Copy out all of the data below word for word, leaving the pictures out of your answer.
╔══
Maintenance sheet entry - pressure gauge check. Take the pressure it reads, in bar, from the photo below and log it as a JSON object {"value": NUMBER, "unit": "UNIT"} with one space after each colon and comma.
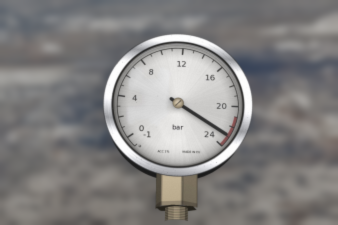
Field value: {"value": 23, "unit": "bar"}
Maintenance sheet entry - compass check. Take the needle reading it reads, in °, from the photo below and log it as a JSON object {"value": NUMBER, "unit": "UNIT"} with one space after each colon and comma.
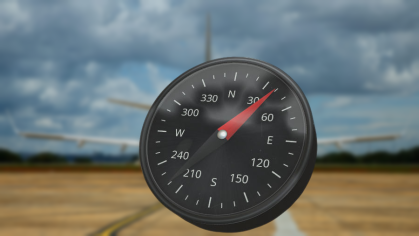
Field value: {"value": 40, "unit": "°"}
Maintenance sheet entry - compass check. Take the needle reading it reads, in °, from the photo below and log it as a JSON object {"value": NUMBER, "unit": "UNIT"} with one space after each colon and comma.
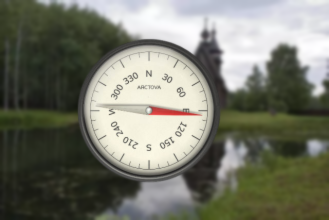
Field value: {"value": 95, "unit": "°"}
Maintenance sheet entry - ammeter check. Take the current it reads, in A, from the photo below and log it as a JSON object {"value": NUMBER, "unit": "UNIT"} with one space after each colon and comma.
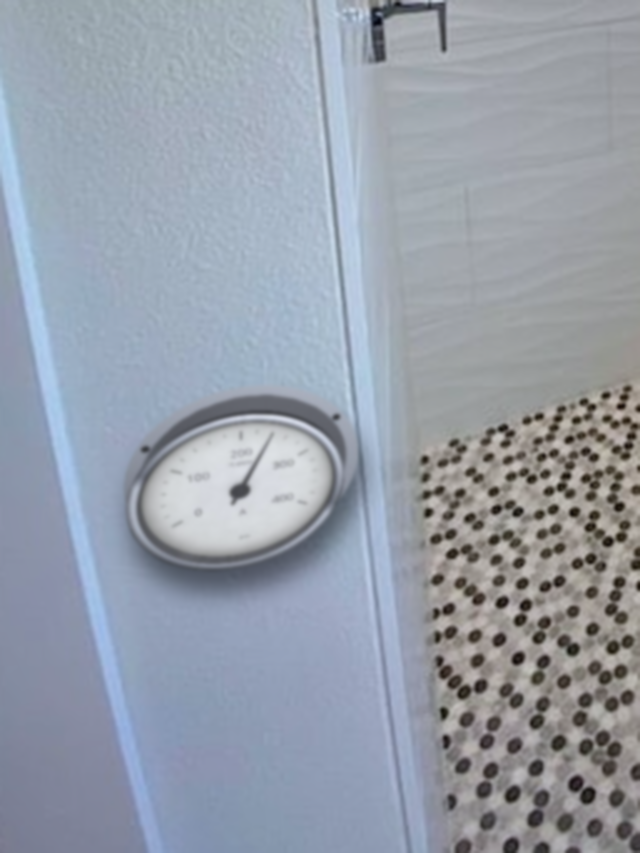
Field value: {"value": 240, "unit": "A"}
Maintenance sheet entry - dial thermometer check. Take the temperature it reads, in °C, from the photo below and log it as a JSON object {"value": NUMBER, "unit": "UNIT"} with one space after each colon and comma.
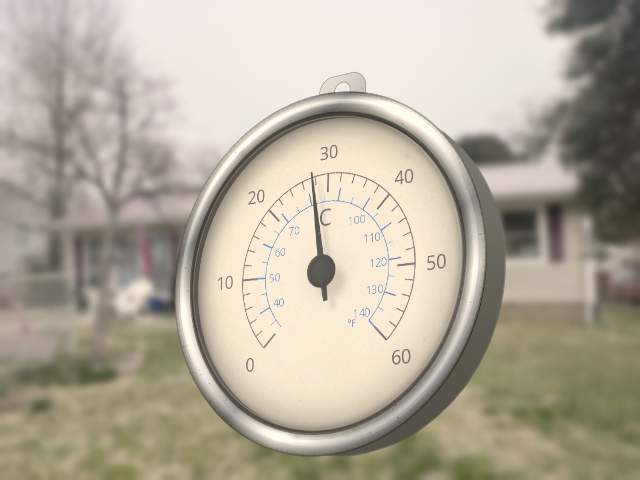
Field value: {"value": 28, "unit": "°C"}
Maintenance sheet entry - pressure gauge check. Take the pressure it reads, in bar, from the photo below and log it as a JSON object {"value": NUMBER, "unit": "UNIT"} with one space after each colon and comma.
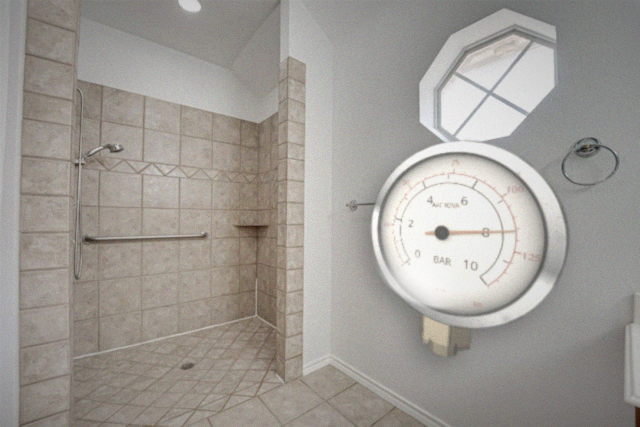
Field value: {"value": 8, "unit": "bar"}
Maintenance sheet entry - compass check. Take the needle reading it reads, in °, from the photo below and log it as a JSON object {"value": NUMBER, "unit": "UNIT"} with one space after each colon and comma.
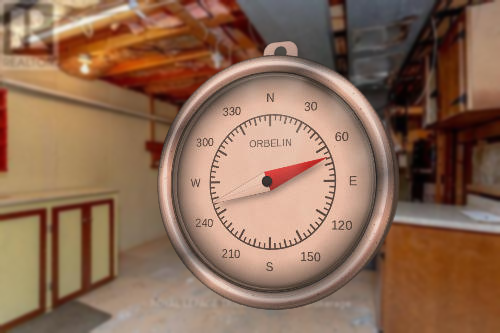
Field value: {"value": 70, "unit": "°"}
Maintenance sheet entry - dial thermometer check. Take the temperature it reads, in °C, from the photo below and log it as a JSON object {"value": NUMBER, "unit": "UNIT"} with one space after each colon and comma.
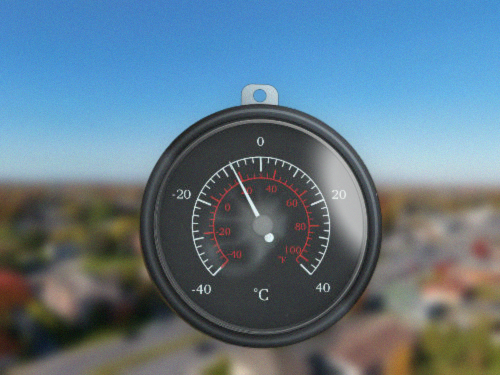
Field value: {"value": -8, "unit": "°C"}
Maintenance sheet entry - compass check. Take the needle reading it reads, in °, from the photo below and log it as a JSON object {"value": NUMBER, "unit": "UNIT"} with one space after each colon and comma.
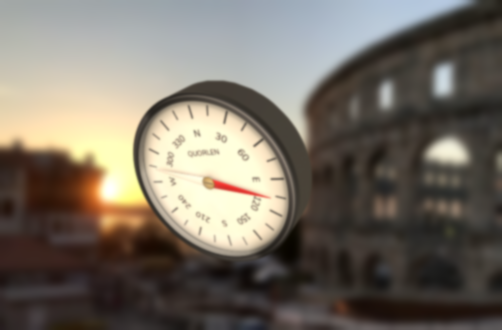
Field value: {"value": 105, "unit": "°"}
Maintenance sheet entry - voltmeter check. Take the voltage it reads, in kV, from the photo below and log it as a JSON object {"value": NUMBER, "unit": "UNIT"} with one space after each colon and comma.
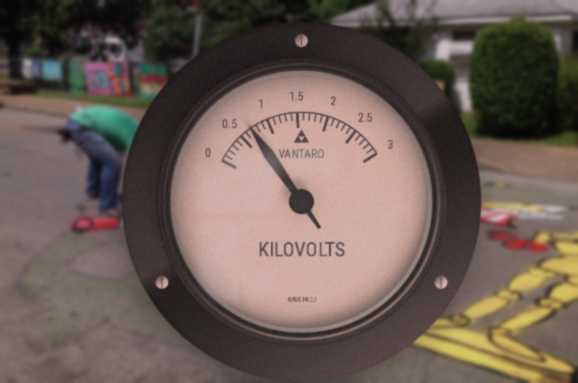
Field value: {"value": 0.7, "unit": "kV"}
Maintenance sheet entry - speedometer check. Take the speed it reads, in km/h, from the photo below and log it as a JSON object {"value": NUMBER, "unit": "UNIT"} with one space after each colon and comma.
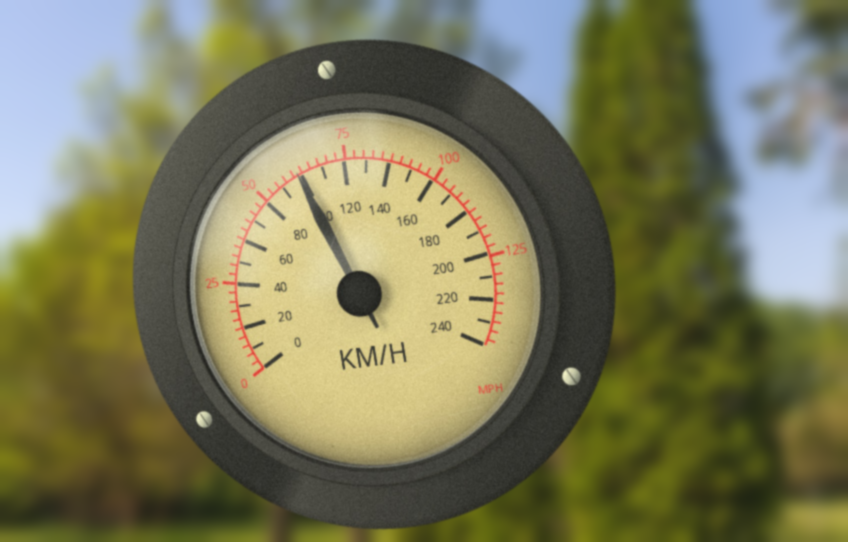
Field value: {"value": 100, "unit": "km/h"}
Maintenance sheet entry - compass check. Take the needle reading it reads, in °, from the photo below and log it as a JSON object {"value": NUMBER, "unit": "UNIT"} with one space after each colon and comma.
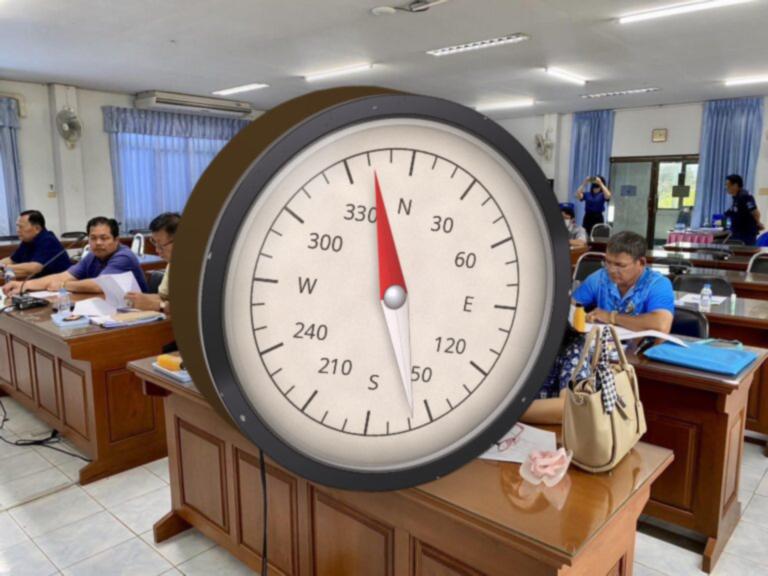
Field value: {"value": 340, "unit": "°"}
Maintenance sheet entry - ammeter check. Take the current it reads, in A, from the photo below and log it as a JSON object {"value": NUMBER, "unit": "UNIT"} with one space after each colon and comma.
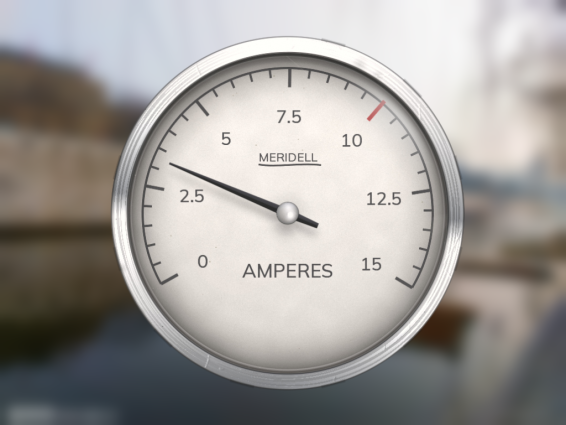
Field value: {"value": 3.25, "unit": "A"}
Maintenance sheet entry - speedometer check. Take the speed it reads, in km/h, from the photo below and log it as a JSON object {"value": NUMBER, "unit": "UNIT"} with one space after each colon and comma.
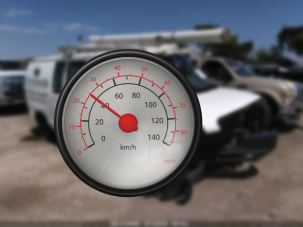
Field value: {"value": 40, "unit": "km/h"}
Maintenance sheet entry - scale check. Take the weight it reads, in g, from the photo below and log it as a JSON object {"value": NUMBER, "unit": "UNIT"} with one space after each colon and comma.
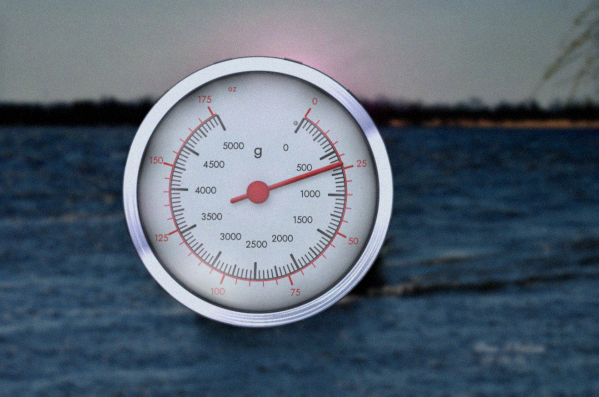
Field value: {"value": 650, "unit": "g"}
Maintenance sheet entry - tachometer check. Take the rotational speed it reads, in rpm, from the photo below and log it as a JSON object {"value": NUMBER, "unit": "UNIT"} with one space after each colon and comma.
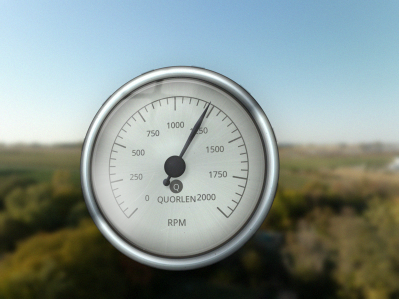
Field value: {"value": 1225, "unit": "rpm"}
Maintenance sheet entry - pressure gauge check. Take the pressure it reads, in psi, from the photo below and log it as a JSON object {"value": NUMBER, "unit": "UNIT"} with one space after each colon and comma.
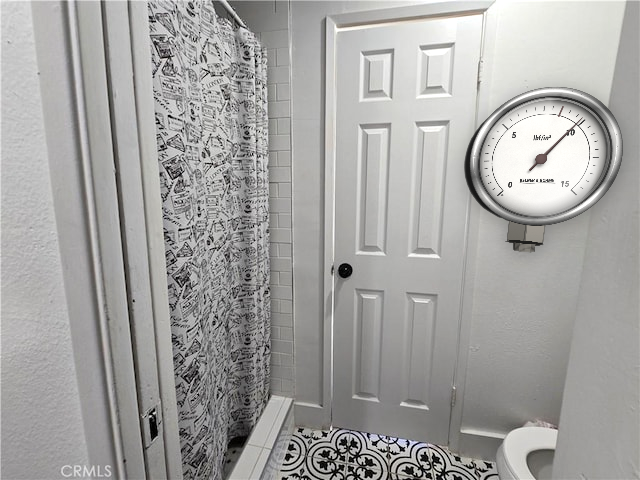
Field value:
╚══
## RESULT
Maintenance sheet entry - pressure gauge check. Take the pressure it reads, in bar, from the photo below and log it as a JSON object {"value": NUMBER, "unit": "UNIT"} with one space after each colon and comma.
Field value: {"value": 23, "unit": "bar"}
Maintenance sheet entry - compass check. Take the needle reading it reads, in °, from the photo below and log it as a JSON object {"value": NUMBER, "unit": "UNIT"} with one space after each colon and comma.
Field value: {"value": 40, "unit": "°"}
Maintenance sheet entry - compass check. Take the needle reading it reads, in °, from the photo below and log it as a JSON object {"value": NUMBER, "unit": "UNIT"} with one space after each colon and comma.
Field value: {"value": 95, "unit": "°"}
Maintenance sheet entry - ammeter check. Take the current it reads, in A, from the photo below and log it as a JSON object {"value": NUMBER, "unit": "UNIT"} with one space after each colon and comma.
Field value: {"value": 240, "unit": "A"}
Maintenance sheet entry - dial thermometer check. Take the temperature it reads, in °C, from the photo below and log it as a JSON object {"value": NUMBER, "unit": "UNIT"} with one space after each colon and comma.
Field value: {"value": 28, "unit": "°C"}
Maintenance sheet entry - pressure gauge check. Take the pressure it reads, in bar, from the photo below and log it as a JSON object {"value": NUMBER, "unit": "UNIT"} with one space after each colon and comma.
Field value: {"value": 8, "unit": "bar"}
Maintenance sheet entry - compass check. Take the needle reading it reads, in °, from the photo below and log it as a JSON object {"value": NUMBER, "unit": "UNIT"} with one space after each colon and comma.
Field value: {"value": 70, "unit": "°"}
Maintenance sheet entry - dial thermometer check. Take the temperature it reads, in °C, from the photo below and log it as a JSON object {"value": NUMBER, "unit": "UNIT"} with one space after each colon and comma.
Field value: {"value": -8, "unit": "°C"}
Maintenance sheet entry - compass check. Take the needle reading it reads, in °, from the photo below and log it as a JSON object {"value": NUMBER, "unit": "UNIT"} with one space after each colon and comma.
Field value: {"value": 105, "unit": "°"}
Maintenance sheet entry - voltmeter check. Take the voltage it reads, in kV, from the photo below and log it as a JSON object {"value": NUMBER, "unit": "UNIT"} with one space after each colon and comma.
Field value: {"value": 0.7, "unit": "kV"}
Maintenance sheet entry - speedometer check. Take the speed it reads, in km/h, from the photo below and log it as a JSON object {"value": NUMBER, "unit": "UNIT"} with one space after each colon and comma.
Field value: {"value": 100, "unit": "km/h"}
Maintenance sheet entry - compass check. Take the needle reading it reads, in °, from the photo below and log it as a JSON object {"value": NUMBER, "unit": "UNIT"} with one space after each colon and comma.
Field value: {"value": 340, "unit": "°"}
Maintenance sheet entry - ammeter check. Take the current it reads, in A, from the photo below and log it as a JSON object {"value": NUMBER, "unit": "UNIT"} with one space after each colon and comma.
Field value: {"value": 3.25, "unit": "A"}
Maintenance sheet entry - speedometer check. Take the speed it reads, in km/h, from the photo below and log it as a JSON object {"value": NUMBER, "unit": "UNIT"} with one space after each colon and comma.
Field value: {"value": 40, "unit": "km/h"}
Maintenance sheet entry - scale check. Take the weight it reads, in g, from the photo below and log it as a JSON object {"value": NUMBER, "unit": "UNIT"} with one space after each colon and comma.
Field value: {"value": 650, "unit": "g"}
Maintenance sheet entry - tachometer check. Take the rotational speed it reads, in rpm, from the photo below and log it as a JSON object {"value": NUMBER, "unit": "UNIT"} with one space after each colon and comma.
Field value: {"value": 1225, "unit": "rpm"}
Maintenance sheet entry - pressure gauge check. Take the pressure it reads, in psi, from the photo below and log it as a JSON object {"value": NUMBER, "unit": "UNIT"} with one space after each colon and comma.
Field value:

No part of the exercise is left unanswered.